START PASSAGE TO READ

Discussion:
networking question
William Fragakis
2014-02-17 15:30:09 UTC
Permalink
Our k12linux installation is out-growing our present, very primitive,
networking structure.

Currently, our ltsp server - which also behaves as the firewall for a
number of kvm servers and their vms - connects to 16 or so thin clients.
Between the clients, internal servers and printers, the switch to which
the ltsp server is connected to is at capacity (It's a basic 24 port
gigabit).

We now need to add the n+1 client that exceeds switch capacity. Do we
buy
a) a larger switch to replace the current one
b) a second switch daisy chained to the current one
c) a second switch connected to a second NIC using the same internal
ip/dhcp range (and if so, the recommended manner)
d) a more obvious, elegant, simple, cheaper method that I haven't
considered because I don't know squat (American slang for "not much")
about this stuff.

thanks to all,
William Fragakis
R. Scott Belford
2014-02-17 17:55:50 UTC
Permalink
Post by William Fragakis
Our k12linux installation is out-growing our present, very primitive,
networking structure.
Currently, our ltsp server - which also behaves as the firewall for a
number of kvm servers and their vms - connects to 16 or so thin clients.
Between the clients, internal servers and printers, the switch to which
the ltsp server is connected to is at capacity (It's a basic 24 port
gigabit).
We now need to add the n+1 client that exceeds switch capacity. Do we
buy
a) a larger switch to replace the current one
b) a second switch daisy chained to the current one
c) a second switch connected to a second NIC using the same internal
ip/dhcp range (and if so, the recommended manner)
d) a more obvious, elegant, simple, cheaper method that I haven't
considered because I don't know squat (American slang for "not much")
about this stuff.
If the printers or VM's do not need dedicated gigabit connectivity to the
network, and it is geographically possible, then you could subgroup these
devices with a smaller, less expensive switch thus freeing ports on your
24-port switch. If all devices need dedicated gigabit connectivity, then
you can add a second NIC to the server and either a. expand nfs/dhcp/tftp
ranges (complicated) or b. bond the NICs (less complicated) and add a
second gigabit switch for future expansion.

For network hygiene, I'd ponder re-purposing a box, installing pfsense, and
letting it become your firewall/gateway/dansguardian/squidguard box.

--scott
Jim Kinney
2014-02-17 18:04:01 UTC
Permalink
my ordering for solution:

1) bigger switch (big assumption is existing network is not overloaded now)
2) add a secondary "smart" switch above the existing switch if the existing
switch supports "upstream" port
3) add a second switch downstream with a bonded or aggregate connection for
more bandwidth (if "smart" primary switch)
4) add a secondary switch with Gbit upstream and 100M ports and set primary
switch to 100M except for new switch port
5) add a secondary switch upstream with bonded/aggregate connections to
multiple nics on server
6) add a second switch off second nic on separate subnet and split the
load. This requires a split subnet with dual gateways (each nic) (no smart
switch required)

END PASSAGE TO READ
START EXTRACTED MATERIAL

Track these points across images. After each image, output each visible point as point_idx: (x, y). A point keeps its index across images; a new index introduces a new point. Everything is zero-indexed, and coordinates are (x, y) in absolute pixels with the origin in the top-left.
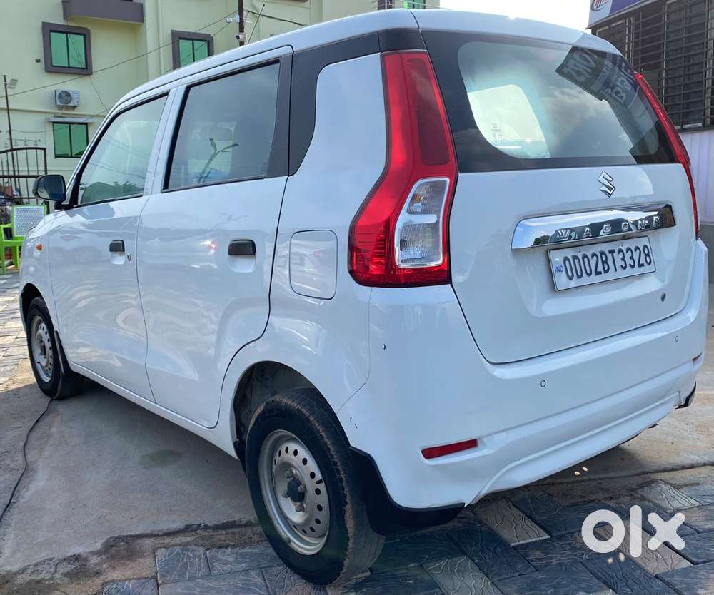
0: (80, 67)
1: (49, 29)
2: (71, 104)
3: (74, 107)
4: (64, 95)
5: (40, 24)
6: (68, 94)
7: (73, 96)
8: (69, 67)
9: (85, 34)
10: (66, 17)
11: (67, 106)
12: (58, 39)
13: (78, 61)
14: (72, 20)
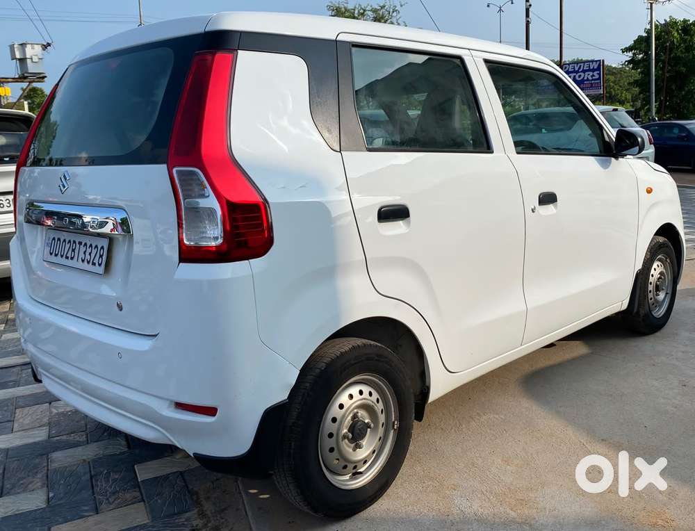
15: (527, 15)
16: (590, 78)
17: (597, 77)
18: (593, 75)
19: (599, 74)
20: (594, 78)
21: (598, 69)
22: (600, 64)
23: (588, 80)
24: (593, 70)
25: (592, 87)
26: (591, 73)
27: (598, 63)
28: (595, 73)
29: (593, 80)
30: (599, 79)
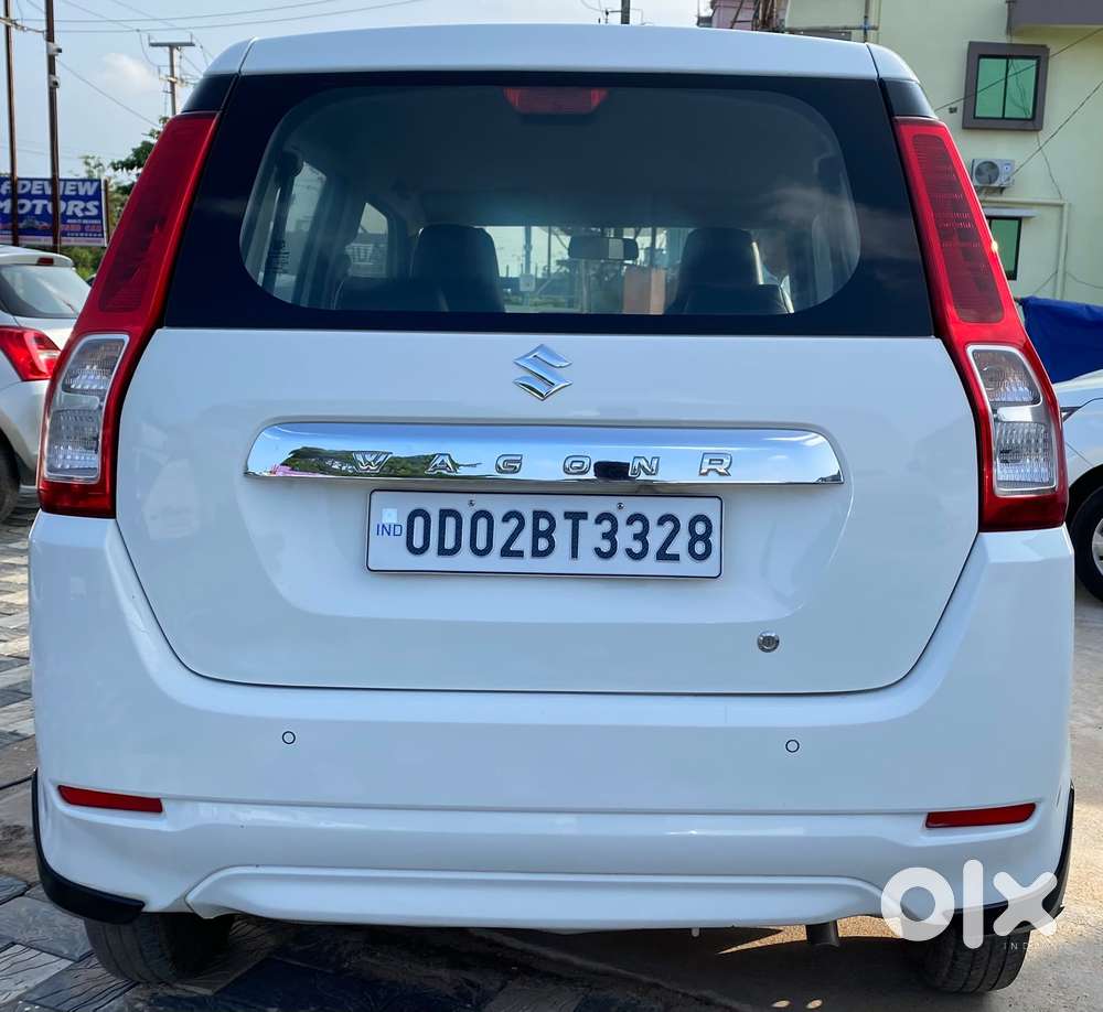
0: (1024, 116)
1: (979, 53)
2: (996, 184)
3: (1001, 189)
4: (984, 168)
5: (966, 46)
6: (992, 165)
7: (1002, 169)
8: (1003, 118)
9: (1039, 56)
10: (1010, 30)
11: (989, 188)
12: (991, 69)
13: (1019, 107)
14: (1020, 33)
15: (52, 70)
16: (80, 214)
17: (94, 212)
18: (85, 209)
19: (99, 208)
20: (88, 213)
21: (97, 196)
22: (99, 188)
23: (74, 216)
24: (86, 198)
25: (83, 231)
26: (81, 204)
27: (96, 184)
28: (90, 205)
29: (85, 217)
30: (99, 217)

END EXTRACTED MATERIAL

Carry the networking thread forward, starting right after its last line. These items have nothing to do with the networking thread.

| ANSWER FOR THE TASK |
Post by William Fragakis
Our k12linux installation is out-growing our present, very primitive,
networking structure.
Currently, our ltsp server - which also behaves as the firewall for a
number of kvm servers and their vms - connects to 16 or so thin clients.
Between the clients, internal servers and printers, the switch to which
the ltsp server is connected to is at capacity (It's a basic 24 port
gigabit).
We now need to add the n+1 client that exceeds switch capacity. Do we
buy
a) a larger switch to replace the current one
b) a second switch daisy chained to the current one
c) a second switch connected to a second NIC using the same internal
ip/dhcp range (and if so, the recommended manner)
d) a more obvious, elegant, simple, cheaper method that I haven't
considered because I don't know squat (American slang for "not much")
about this stuff.
thanks to all,
William Fragakis
_______________________________________________
K12OSN mailing list
https://www.redhat.com/mailman/listinfo/k12osn
For more info see <http://www.k12os.org>
--
--
James P. Kinney III

Every time you stop a school, you will have to build a jail. What you gain
at one end you lose at the other. It's like feeding a dog on his own tail.
It won't fatten the dog.
- Speech 11/23/1900 Mark Twain


*http://heretothereideas.blogspot.com/
<http://heretothereideas.blogspot.com/>*
William Fragakis
2014-02-19 15:03:25 UTC
Permalink
Jim,
(btw, hope all is well) big thanks to both you and Scott for your
exhaustive answers.

We seem to be doing okay on the bandwidth internally, nothing is hanging
or lagging even with a few clients playing Pandora and a bunch of
internal rdesktop sessions. I think I'll downstream lower bandwidth
devices like printers, secondary vms, etc to a second inexpensive
switch.

Off topic - heard on NPR how Los Angeles schools thought it would be a
good idea to get each student an iPad at about $700/device so they could
"all have computers". That was about the price of my latest kvm server
with an AMD 8 core CPU, 24GB RAM and 240GB SSDs in a RAID 1. Not to
mention the iPads are getting broken/stolen which makes the whole
process even more expensive. Not that we don't have iPads in our own
househould. Just that LTSP continues to make a ton of sense.

again, my thanks and best regards to all,
William Fragakis
Message: 2
Date: Mon, 17 Feb 2014 13:04:01 -0500
To: "Support list for open source software in schools."
Subject: Re: [K12OSN] networking question
Content-Type: text/plain; charset="utf-8"
1) bigger switch (big assumption is existing network is not overloaded now)
2) add a secondary "smart" switch above the existing switch if the existing
switch supports "upstream" port
3) add a second switch downstream with a bonded or aggregate connection for
more bandwidth (if "smart" primary switch)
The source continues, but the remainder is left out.